Username Post: Ivy AI
mrjames 
Professor
Posts: 6062

Loc: Montclair, NJ
Reg: 11-21-04
10-10-17 02:18 PM - Post#233709    
    In response to palestra38

When we're discussing systematic advantage, I'm referring to the Ivy Agreement's rules, not external advantages (such as school "brand", athletic facilities or other investments in the program, etc.).

HYP and Penn all have an advantage (of varying degrees) over the other four when it comes to the amount of resources they put behind the program (recruiting, facilities, coaching, etc.). I leave that out of "systemic advantage" because a school could choose to change that if it wanted to.

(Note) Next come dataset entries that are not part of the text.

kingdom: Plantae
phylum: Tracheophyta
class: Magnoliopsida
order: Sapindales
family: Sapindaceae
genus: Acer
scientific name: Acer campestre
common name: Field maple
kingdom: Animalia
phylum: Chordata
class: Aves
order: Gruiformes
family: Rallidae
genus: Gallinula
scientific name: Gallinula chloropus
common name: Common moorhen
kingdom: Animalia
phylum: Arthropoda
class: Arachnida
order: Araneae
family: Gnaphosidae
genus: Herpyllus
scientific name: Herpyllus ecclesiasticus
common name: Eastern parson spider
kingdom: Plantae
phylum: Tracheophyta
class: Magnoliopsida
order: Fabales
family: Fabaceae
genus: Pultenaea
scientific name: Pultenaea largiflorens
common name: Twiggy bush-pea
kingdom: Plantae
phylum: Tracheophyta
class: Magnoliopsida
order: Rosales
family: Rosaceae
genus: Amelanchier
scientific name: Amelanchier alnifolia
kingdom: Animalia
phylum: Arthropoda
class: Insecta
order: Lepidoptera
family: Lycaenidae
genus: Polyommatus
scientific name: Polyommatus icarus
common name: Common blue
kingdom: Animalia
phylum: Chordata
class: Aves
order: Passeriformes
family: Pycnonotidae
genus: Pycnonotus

What it can't change is what's baked into the Ivy agreement. And that is that a school has to offer need-based aid similar to what a regular admit would receive and can't recruit a player below the AI floor and must meet an average AI standard, varied by school, across the department. When it comes to those factors, HYP still have the highest average to hit and are somewhat restricted at the floor. Though with the floor at 183, that is far less space of restriction than it was when the AI was 171, 176 or 178. And FA packages across the league are pretty even now.

So, I guess your point is that Harvard, Yale and Princeton have better brands than the other five and thus get all the recruits. I don't think that sentiment is shared by others in the league.